Der österreichische Jurist, Politiker und Wissenschaftler Josef Redlich wurde 1869 im mährischen Göding (heute Hodonín, Tschechische Republik) geboren. Er stammte ebenfalls aus einer säkular orientierten jüdischen Familie, in diesem Falle wohlhabender Fabriks- und Grossgrundbesitzer. Nach dem Studium der Rechtswissenschaften arbeitete er an seiner akademischen Karriere und spezialisierte sich als Professor an der Wiener Technischen Universität auf Kommunalrecht, das er im Zuge zahlreicher Reisen in England untersuchte. Sein dort erworbenes Fachwissen brachte ihm einen Lehrauftrag an der Harvard University ein.

 

Als Child of the Enlightenment (Felix Frankfurter in seinem Nachruf) interessierte sich Redlich, ein wacher, gesellschaftskritischer politischer Geist, für die Künstler um Jung Wien ebenso wie für Theodor Herzls Idee des Zionismus.
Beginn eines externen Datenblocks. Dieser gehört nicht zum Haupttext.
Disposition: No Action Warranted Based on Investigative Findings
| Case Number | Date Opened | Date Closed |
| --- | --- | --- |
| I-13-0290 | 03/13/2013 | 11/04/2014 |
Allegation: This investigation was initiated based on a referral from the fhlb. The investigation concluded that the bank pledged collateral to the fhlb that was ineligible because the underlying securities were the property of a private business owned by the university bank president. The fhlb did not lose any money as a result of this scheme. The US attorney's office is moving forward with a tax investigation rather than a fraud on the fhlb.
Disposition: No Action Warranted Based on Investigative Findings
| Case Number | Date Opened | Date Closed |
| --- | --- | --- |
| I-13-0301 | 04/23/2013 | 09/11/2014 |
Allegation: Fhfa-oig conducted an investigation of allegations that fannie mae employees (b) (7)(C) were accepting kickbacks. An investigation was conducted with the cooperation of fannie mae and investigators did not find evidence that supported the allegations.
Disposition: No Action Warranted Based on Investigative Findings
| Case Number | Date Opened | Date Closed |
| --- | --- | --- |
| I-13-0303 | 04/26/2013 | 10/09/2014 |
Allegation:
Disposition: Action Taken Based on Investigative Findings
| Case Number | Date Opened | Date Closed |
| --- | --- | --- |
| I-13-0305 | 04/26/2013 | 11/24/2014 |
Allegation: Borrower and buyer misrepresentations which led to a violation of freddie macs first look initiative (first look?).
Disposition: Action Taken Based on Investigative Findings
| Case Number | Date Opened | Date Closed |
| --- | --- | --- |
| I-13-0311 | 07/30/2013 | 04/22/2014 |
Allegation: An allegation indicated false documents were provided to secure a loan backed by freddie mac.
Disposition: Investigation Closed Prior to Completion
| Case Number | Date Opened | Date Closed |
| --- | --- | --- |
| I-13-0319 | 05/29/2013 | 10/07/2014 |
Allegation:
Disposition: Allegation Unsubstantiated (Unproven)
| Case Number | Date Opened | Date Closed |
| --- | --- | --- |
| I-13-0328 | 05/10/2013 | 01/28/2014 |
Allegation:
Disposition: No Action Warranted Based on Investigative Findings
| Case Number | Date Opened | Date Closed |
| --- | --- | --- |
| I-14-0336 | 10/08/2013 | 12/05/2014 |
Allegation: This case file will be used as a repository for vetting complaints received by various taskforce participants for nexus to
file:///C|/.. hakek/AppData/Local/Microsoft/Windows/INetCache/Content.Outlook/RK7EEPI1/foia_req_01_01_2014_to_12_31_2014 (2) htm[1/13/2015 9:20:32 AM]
Als Abgeordneter der Deutsch-freisinnigen Partei wurde er immer wieder antisemitisch attackiert, seine Berufung zum Ministerpräsidenten einer Reformregierung durch Kaiser Karl im Jahr 1917 scheiterte daran. Er hielt sich dem Kaiser trotzdem weiterhin zur Verfügung, war in der Phase des Zusammenbruchs der Habsburgermonarchie Kurzzeit-Finanzminister und Mitverfasser von Karls Verzichtserklärung. Redlich blieb dann weiter als Mandatar in der Provisorischen Nationalversammlung für Deutschösterreich, und wurde in der Finanzkrise um die Creditanstalt 1931 nochmals für wenige Monate zum Finanzminister berufen, um für den Staat zu retten, was zu retten war. Danach arbeitete er bis zu seinem Tod am Internationalen Gerichtshof in Den Haag. Die Verfolgung durch den Nationalsozialismus musste Redlich nicht mehr erleben;  er verstarb 1936 und wurde in einem – mittlerweile ehrenhalber gewidmeten Grab der Stadt Wien – auf dem Döblinger Friedhof bestattet. Sein Wohnhaus in der Armbrustergasse 15 wurde später als Kreisky-Villa bekannt.

 

Lise Meitner, Kernphysikerin

Lise Meitner kam 1878 in der Heinestrasse im Wiener zweiten Bezirk auf die Welt. Da Mädchen an Gymnasien noch nicht zugelassen waren, konnte sie die Matura im Selbststudium am Akademischen Gymnasium erst mit 22 Jahren ablegen. Sofort danach begann sie an der Universität Wien, Mathematik, Physik und Philosophie zu studieren, vor allem bei Ludwig Boltzmann. 1906 promovierte sie als zweite Frau in Wien im Fach Physik. Anschliessend arbeitete sie in Berlin als Assis-tentin von Max Planck, lernte Albert Einstein und Marie Curie kennen und begann mit dem jungen Chemiker Otto Hahn zusammen zu arbeiten. 1918 wurde sie Leiterin der physikalisch-radioaktiven Abteilung des Kaiser-Wilhelm-Instituts für Chemie, habilitierte sich 1922 und war ab 1926 Professorin für Experimentelle Kernphysik an der Berliner Universität. Ab 1933 durfte sie aufgrund der nationalsozialistischen Machtübernahme in Deutschland als Jüdin nicht mehr unterrichten. Am 13.7.1938 floh sie ins Exil nach Schweden, wo sie ihre Forschungen fortsetzen konnte. Als ihr langjähriger Forscherkollege Hahn gemeinsam mit Fritz Strassmann Ende 1938 das Prinzip der Kernspaltung entdeckte, ersuchten die beiden Meitner, dies zu interpretieren und zu veröffentlichen. In der Folge erhielt Hahn dafür den Nobelpreis. Meitner, Pazifistin, vertrat eine friedliche Nutzung der Kernspaltung und verweigerte Forschungsaufträge zur Entwicklung der Atombombe. Sie wurde in aller Welt vielfach ausgezeichnet, und insgesamt 47 Mal für den Nobelpreis nominiert. Nach ihr wurde das chemische Element Meitnerium benannt, weiters ein Asteroid, ein Krater auf dem Mond sowie einer auf der Venus. Lise Meitner verstarb mit 90 Jahren, 1968, in Cambridge, Grossbritannien.